Inizia il fascismo nel 1922
Scongiurata la fine del mondo, nello stesso 1922, grazie ai Savoia ha inizio un’altra sciagura, il fascismo. Da Torino a Napoli, da Bologna a Palermo, il peso opprimente della dittatura inizia a farsi sentire in tutta la sua brutalità. S’incendiano le sedi delle sezioni socialiste, si devastavano le Camere del lavoro, si aggrediscono i giovani dell’Azione cattolica. La vita va avanti comunque. Tra indifferenza e fatalità se lo ripetono ogni giorno la maggioranza degli italiani per non perdere la speranza.
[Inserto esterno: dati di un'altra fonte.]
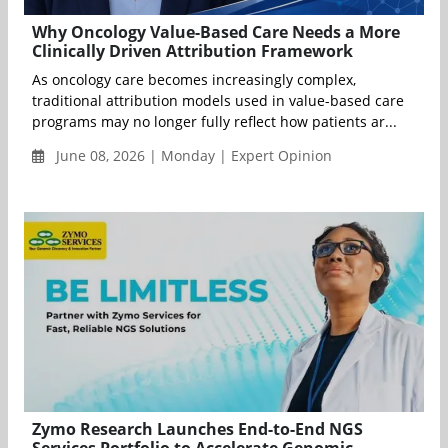
Why Oncology Value-Based Care Needs a More
Clinically Driven Attribution Framework
As oncology care becomes increasingly complex,
traditional attribution models used in value-based care
programs may no longer fully reflect how patients ar...
June 08, 2026 | Monday | Expert Opinion
Zymo Research Launches End-to-End NGS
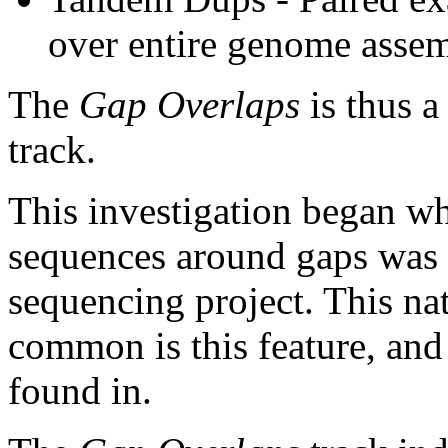
over entire genome asse
The
Gap Overlaps
is thus a
track.
This investigation began w
sequences around gaps was 
sequencing project. This na
common is this feature, and
found in.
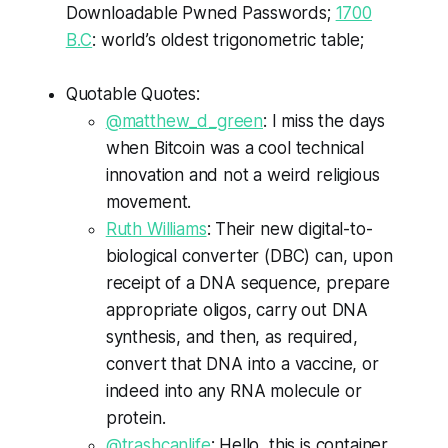
Downloadable Pwned Passwords;
1700
B.C
: world’s oldest trigonometric table;
Quotable Quotes:
@
matthew
_d_green
: I miss the days
when
Bitcoin
was a cool technical
innovation and not a weird religious
movement.
Ruth Williams
: Their new digital-to-
biological converter (
DBC
) can, upon
receipt of a DNA sequence, prepare
appropriate
oligos
, carry out DNA
synthesis, and then, as required,
convert that DNA into a vaccine, or
indeed into any RNA molecule or
protein.
@
trashcanlife
: Hello, this is container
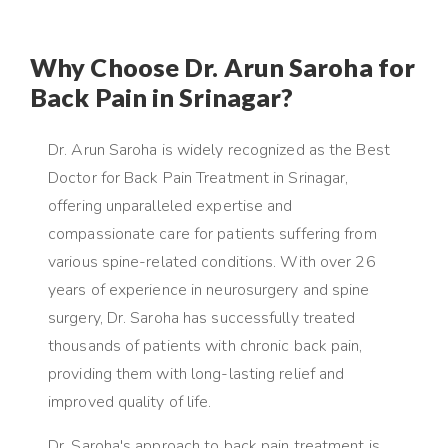
Why Choose Dr. Arun Saroha for
Back Pain in Srinagar?
Dr. Arun Saroha is widely recognized as the Best
Doctor for Back Pain Treatment in Srinagar,
offering unparalleled expertise and
compassionate care for patients suffering from
various spine-related conditions. With over 26
years of experience in neurosurgery and spine
surgery, Dr. Saroha has successfully treated
thousands of patients with chronic back pain,
providing them with long-lasting relief and
improved quality of life.
Dr. Saroha's approach to back pain treatment is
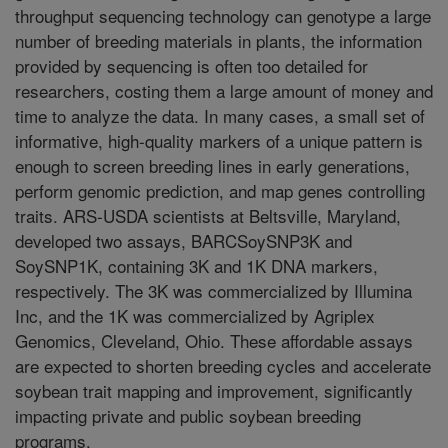
throughput sequencing technology can genotype a large
number of breeding materials in plants, the information
provided by sequencing is often too detailed for
researchers, costing them a large amount of money and
time to analyze the data. In many cases, a small set of
informative, high-quality markers of a unique pattern is
enough to screen breeding lines in early generations,
perform genomic prediction, and map genes controlling
traits. ARS-USDA scientists at Beltsville, Maryland,
developed two assays, BARCSoySNP3K and
SoySNP1K, containing 3K and 1K DNA markers,
respectively. The 3K was commercialized by Illumina
Inc, and the 1K was commercialized by Agriplex
Genomics, Cleveland, Ohio. These affordable assays
are expected to shorten breeding cycles and accelerate
soybean trait mapping and improvement, significantly
impacting private and public soybean breeding
programs.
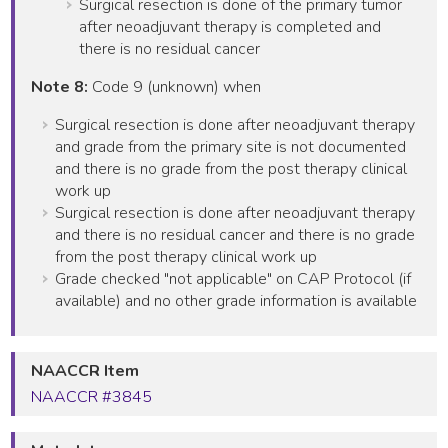
Surgical resection is done of the primary tumor
after neoadjuvant therapy is completed and
there is no residual cancer
Note 8:
Code 9 (unknown) when
Surgical resection is done after neoadjuvant therapy
and grade from the primary site is not documented
and there is no grade from the post therapy clinical
work up
Surgical resection is done after neoadjuvant therapy
and there is no residual cancer and there is no grade
from the post therapy clinical work up
Grade checked "not applicable" on CAP Protocol (if
available) and no other grade information is available
NAACCR Item
NAACCR #3845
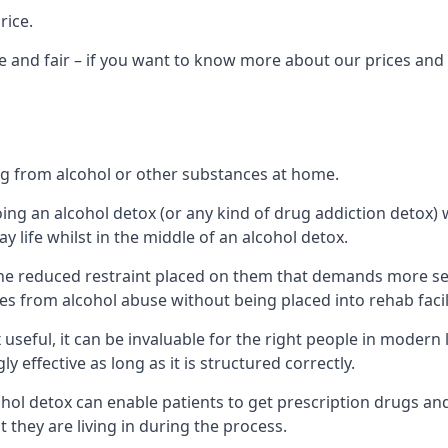
rice.
 and fair – if you want to know more about our prices and 
ing from alcohol or other substances at home.
oing an alcohol detox (or any kind of drug addiction detox
ay life whilst in the middle of an alcohol detox.
e reduced restraint placed on them that demands more self-c
s from alcohol abuse without being placed into rehab facili
seful, it can be invaluable for the right people in modern l
 effective as long as it is structured correctly.
cohol detox can enable patients to get prescription drugs a
t they are living in during the process.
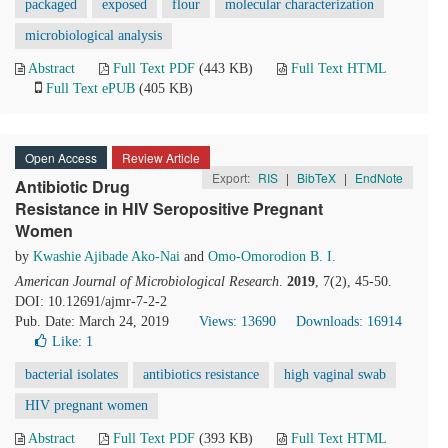
packaged
exposed
flour
molecular characterization
microbiological analysis
Abstract
Full Text PDF
(443 KB)
Full Text HTML
Full Text ePUB
(405 KB)
Open Access
Review Article
Export:
RIS
|
BibTeX
|
EndNote
Antibiotic Drug
Resistance in HIV Seropositive Pregnant
Women
by
Kwashie Ajibade Ako-Nai
and
Omo-Omorodion B. I.
American Journal of Microbiological Research
.
2019
, 7(2), 45-50.
DOI: 10.12691/ajmr-7-2-2
Pub. Date: March 24, 2019
Views: 13690
Downloads: 16914
Like:
1
bacterial isolates
antibiotics resistance
high vaginal swab
HIV pregnant women
Abstract
Full Text PDF
(393 KB)
Full Text HTML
Otto nuove e fiammanti locomotive Breda, a vapore surriscaldato, migliorano le prestazioni della Ferrovia dello Stato Paola-Cosenza. Nelle Calabrie, in un giorno uguale all’altro, si continua a salire su un treno.
Il treno ci fa sognare
Il treno segno della tecnica, del progresso, della velocità, che ci fa sempre sognare. Non c’è treno che i calabresi, come i veneti, come i napoletani, i pugliesi, i siciliani, non prendono, piangendo al magico momento della partenza della potente locomotiva a vapore. Non importa verso quale porto sono diretti, o quale grande bastimento li attende per emigrare nelle Americhe. La spagnola ancora non è scomparsa del tutto, tra novembre e dicembre 1922, a quattro anni dal suo terrificante apice, si contano altre 5.300 vittime. Dopo 1 milione di morti a cavallo tra ottobre 1918, 1919 e il 1922 se ne registrano altri 65 mila in più del normale.